Reputation: 3315
I'm using this code to clean a messy html from word to strip it from essentially everything. I want to keep only text formatting tags and text alignment
[...]
String result = null;
Document html = Jsoup.parse(rawHtml, "/");
html.select("span").unwrap();
Whitelist wl = Whitelist.simpleText();
wl.addTags("div", "span", "p"); // ”
wl.addAttributes(":all", "align");
html.outputSettings(new Document.OutputSettings().prettyPrint(false));//makes html() preserve linebreaks and spacing
this.editStyle(html, "[align='center']", "style", "text-align: center");
this.editStyle(html, "[align='justify']", "style", "text-align: justify");
result = Jsoup.clean(html.body().html(), wl);
return result;
private void editStyle(Document html, String selector, String attrKey, String attrVal) {
Elements values = html.select(selector);
values.attr(attrKey, attrVal);
}
I know it's redudant to have both the align and the style attribute but i'm keeping it only for testing purposes, when i'll be able to fix this i'll remove the align attribute aswell.
This of course doesn't keep the style attributes i add whenever i meet an align tag.
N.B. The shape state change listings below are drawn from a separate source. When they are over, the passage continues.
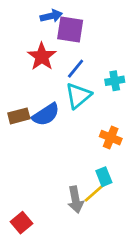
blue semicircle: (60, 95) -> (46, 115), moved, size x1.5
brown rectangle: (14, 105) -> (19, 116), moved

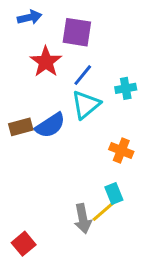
blue arrow: (51, 16) -> (30, 17), moved

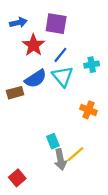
blue arrow: (30, 17) -> (18, 23), moved
cyan triangle: (86, 105) -> (63, 76), turned -30
blue semicircle: (50, 125) -> (36, 79), moved
cyan rectangle: (114, 193) -> (53, 141), moved

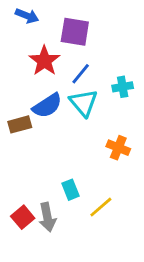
blue arrow: (18, 23) -> (27, 16), moved, turned 35
gray arrow: (60, 160) -> (47, 217), moved
red square: (17, 178) -> (23, 217), moved

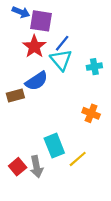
purple square: (75, 32) -> (41, 21), moved
blue line: (81, 74) -> (62, 43), moved
cyan triangle: (84, 103) -> (61, 60), moved
cyan rectangle: (70, 190) -> (54, 146), size x1.5

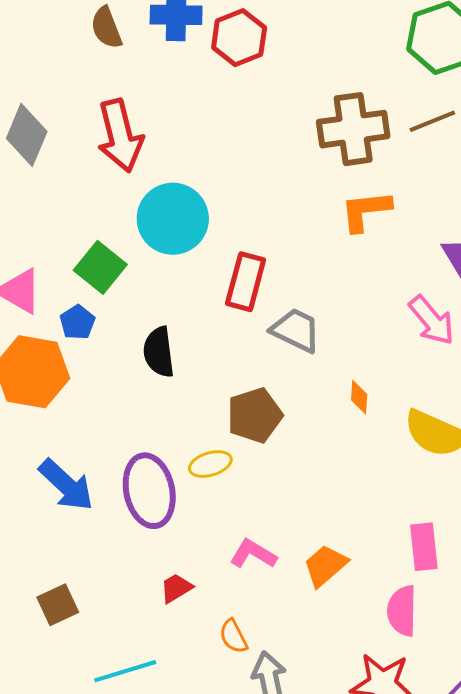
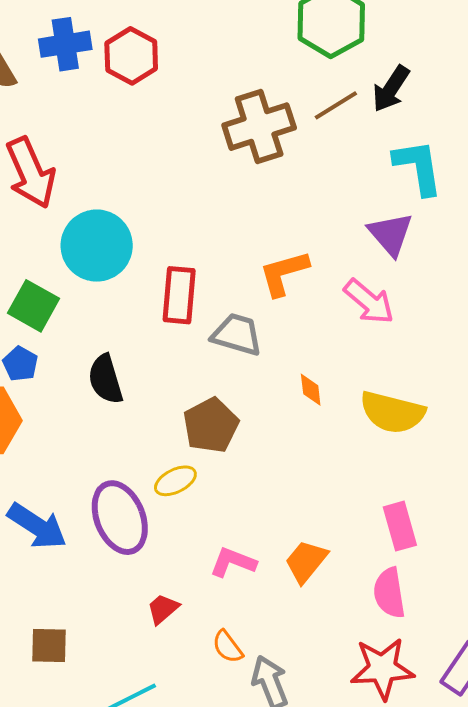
orange L-shape: (366, 211) -> (284, 273), moved
brown square: (58, 605) -> (49, 646), turned 36

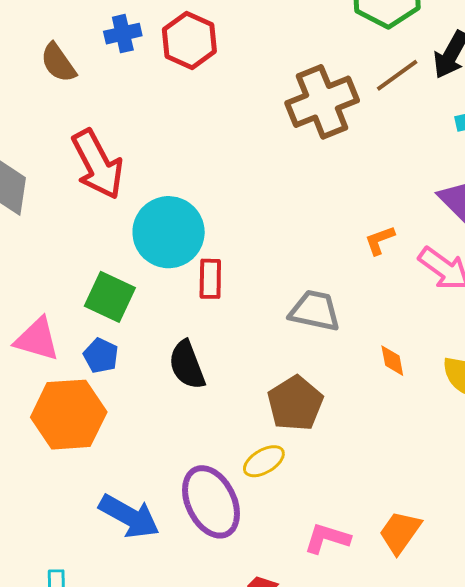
blue cross: (65, 44) -> (123, 34), size x0.7
orange L-shape: (284, 273) -> (380, 240), moved, size x0.6
red rectangle: (179, 295) -> (210, 279), moved, size x0.7

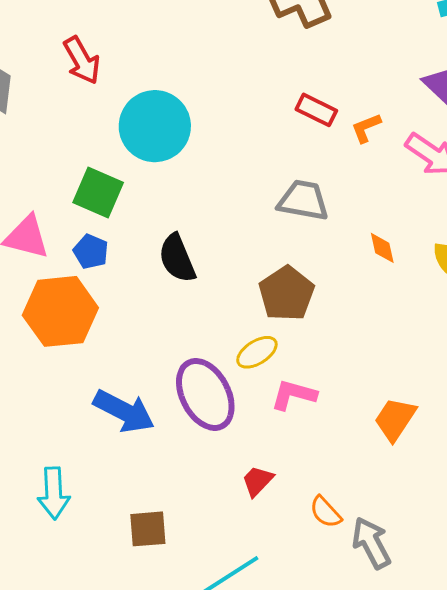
red arrow: (98, 164) -> (82, 60), size x0.7
red rectangle: (210, 279) -> (316, 110), moved, turned -63
pink L-shape: (327, 538) -> (294, 395), moved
So what i want to achieve is to use clean to remove everything except styles containing exclusively a text-align
value (that is, it will clean any other style attribute, even those that contain text-align and something else)
I know that by changing the last part like this it works:
wl.addAttributes(":all", "align");
html.outputSettings(new Document.OutputSettings().prettyPrint(false));//makes html() preserve linebreaks and spacing
result = Jsoup.clean(html.body().html(), wl);
html = Jsoup.parse(result, "/");
this.editStyle(html, "[align='center']", "style", "text-align: center");
this.editStyle(html, "[align='justify']", "style", "text-align: justify");
result = html.html();
I get the raw html from clean, parse it again with jsoup, and add the attributes back calling editStyle
at this point rather than before cleaning
But i wanted to know if there's some way to do it in only one step
Upvotes: 1
Views: 981
Reputation: 3315
Since there was no answer to this i'm guessing this is not possible, so I just parse the document again after cleaning, as per the alternative solution i already posted in the question
wl.addAttributes(":all", "align");
html.outputSettings(new Document.OutputSettings().prettyPrint(false));//makes html() preserve linebreaks and spacing
result = Jsoup.clean(html.body().html(), wl);
html = Jsoup.parse(result, "/");
this.editStyle(html, "[align='center']", "style", "text-align: center");
this.editStyle(html, "[align='justify']", "style", "text-align: justify");
result = html.html();
Upvotes: 1